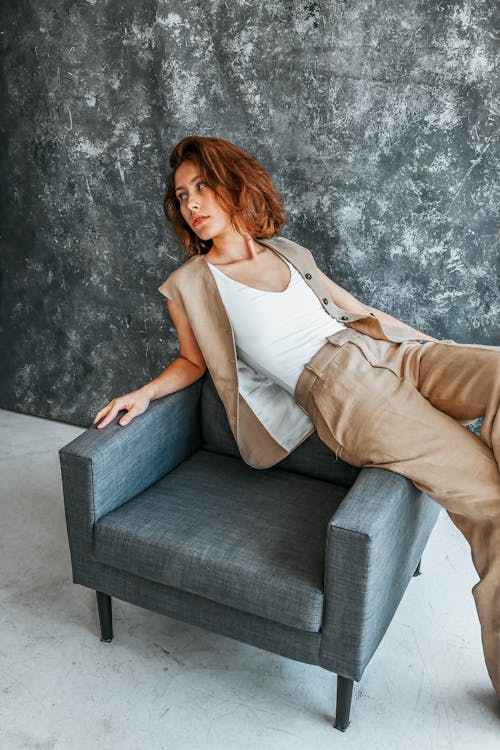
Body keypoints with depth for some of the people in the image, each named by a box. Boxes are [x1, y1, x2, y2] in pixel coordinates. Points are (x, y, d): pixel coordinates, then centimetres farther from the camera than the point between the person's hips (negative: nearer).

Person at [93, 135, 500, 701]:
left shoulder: (287, 251, 21)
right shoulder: (188, 284, 11)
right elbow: (194, 361, 20)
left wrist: (444, 348, 21)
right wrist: (144, 393, 0)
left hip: (388, 353, 6)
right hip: (338, 389, -6)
━━━━━━
→ Exercise instructions: Put the lines above into a Markdown table with the columns "Row" and "Text", numbering each row in order. Skip blank lines and leave the picture out.

→ Expected output:
| Row | Text |
|---|---|
| 1 | Body keypoints with depth for some of the people in the image, each named by a box. Boxes are [x1, y1, x2, y2] in pixel coordinates. Points are (x, y, d): pixel coordinates, then centimetres farther from the camera than the point between the person's hips (negative: nearer). |
| 2 | Person at [93, 135, 500, 701]: |
| 3 | left shoulder: (287, 251, 21) |
| 4 | right shoulder: (188, 284, 11) |
| 5 | right elbow: (194, 361, 20) |
| 6 | left wrist: (444, 348, 21) |
| 7 | right wrist: (144, 393, 0) |
| 8 | left hip: (388, 353, 6) |
| 9 | right hip: (338, 389, -6) |